In such times of crisis, it is not unusual to hear that familiar question: “Where was God?” Why didn’t he do something about the innocent children who were murdered in Nice? Why didn’t he protect Alton Sterling and Philando Castille from the policemen who shot them? Why couldn’t God keep the 5 Dallas policemen alive? In moments of intense grief, it is normal to ask questions in order to make sense of tragedy. And my heart goes out to all those who have been personally stung in these atrocities.

While it is necessary to ask questions, we often ask the wrong questions. Instead of asking where God is, I think we should be asking: “Where am I”, or “Where is my society, in relation to God?”

These incidents confirm again and again that our world is broken. Things are not as they should be, and our world needs to be put right. Human nature is capable of so much mindless evil (and whoever said evil is rational?); advances in technology sadly seems to correlate inversely with our moral character. In the age of WiFi, we experience so much racial hatred, and all our technological sophistication only makes it easier for a man in France to subscribe to a heartless creed.

And we ask where is God?

Actually, God is where he has been all along since the foundation of the world.

He was there when the first human family rebelled against him and decided they could make out the meaning of life on their own. God was there when nations and societies spurn the light of nature and devise substitute gods for themselves. God was there in 1789 when citizens of France ushered in the modern world with their cry of ‘No king, No God’, a creed which still virtually governs our modern (and postmodern) world. God is there when, instead of reaching out for him, modern man devises all kinds of plans to solve economic, political, and social issues. God is always there, but the problem is that modern society has habitually seen him as the problem rather than the solution. We should run to God and not from God.

Can we change that narrative?

Instead of seeing him as a God to point fingers at, can we see him as a God to stretch our hands to? And I do not refer to something which only individuals in their private rooms should do. This is a responsibility which our modern governments and societies have long ignored. To the modern society, God is irrelevant; he is a relic of our medieval past. We have outgrown him. Sadly, our troubles and crises seem to have outgrown that conceit. Human wisdom has shown itself inadequate to solve human problems; they reach deeper than we tend to think.

We must bury our pride and become truly human once again, by remembering the God who made us and who has redeemed his creation through the work of Jesus Christ.

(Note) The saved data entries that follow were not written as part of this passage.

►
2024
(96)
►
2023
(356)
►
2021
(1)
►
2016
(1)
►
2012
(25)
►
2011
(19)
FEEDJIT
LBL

God’s hands are stretched out to transform not just our individual hearts but our entire societies. He can heal racial strife. He can give the terrorist a better cause to fight for, and with better weapons than guns and explosives. He can cure our lust for power by teaching us that power is a tool for service. He can satisfy our deepest longings for relationship and meaning, and resolve our anxiety over the great question of personal and social identity. Through him, and by coming to terms with Christ’s work of redemption, our lives, our institutions, and our societies can be transformed again.

But it will require us stretching out our hands in return.